**Given passage**:
Improvement in balance, strength, and flexibility after 12 weeks of Tai chi exercise in ethnic Chinese adults with cardiovascular disease risk factors
Stanford Prevention Research Center, Stanford University School of Medicine, Stanford University, Calif, USA.
CONTEXT: Declines in physical performance are associated with aging and chronic health conditions. Appropriate physical activity interventions can reverse functional limitations and help maintain independent living. Tai chi is a popular form of exercise in China among older adults. OBJECTIVE: To determine whether tai chi improves balance, muscular strength and endurance, and flexibility over time. DESIGN: Repeated measures intervention; data collected at baseline, 6 weeks, and 12 weeks. SETTING: Community center in the San Francisco Bay Area. PARTICIPANTS: Thirty-nine Chinese adults with at least 1 cardiovascular disease (CVD) risk factor. INTERVENTIONS: A 60-minute tai chi exercise class 3 times per week for 12 weeks. MAIN OUTCOME MEASURES: A battery of physical fitness measures specifically developed for older adults assessed balance, muscular strength and endurance, and flexibility. RESULTS: Subjects were 65.7 (+/- 8.3) years old, Cantonese-speaking (97%) immigrants, with 12 years or less of formal education (87%) and very low income (67%). Reported CVD risk factors were hypertension (92%), hypercholesteremia (49%), diabetes (21%), and 1 current smoker. Subjects were below the 50th percentile of fitness at baseline compared to age- and gender-specific normative US data. Statistically significant improvements were observed in all balance, muscular strength and endurance, and flexibility measures after 6 weeks, and they increased further after 12 weeks. CONCLUSIONS: Tai chi is a potent intervention that improved balance, upper- and lower-body muscular strength and endurance, and upper- and lower-body flexibility in these older Chinese adults. These findings provide important information for future community-based tai chi exercise programs and support current public health initiatives to reduce disability from chronic health conditions and enhance physical function in older adults.

**Given information**:

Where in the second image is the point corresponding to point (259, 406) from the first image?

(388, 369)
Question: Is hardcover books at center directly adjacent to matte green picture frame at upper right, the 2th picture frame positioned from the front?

**What you have to do**:
Answer these questions from the tai chi study abstract:
1. Where did the study take place?
2. How long and how often were the tai chi classes?
3. What percentage of subjects reported hypertension?

**Output**:
1. A community center in the San Francisco Bay Area.
2. Each class lasted 60 minutes and was held 3 times per week for 12 weeks.
3. 92%.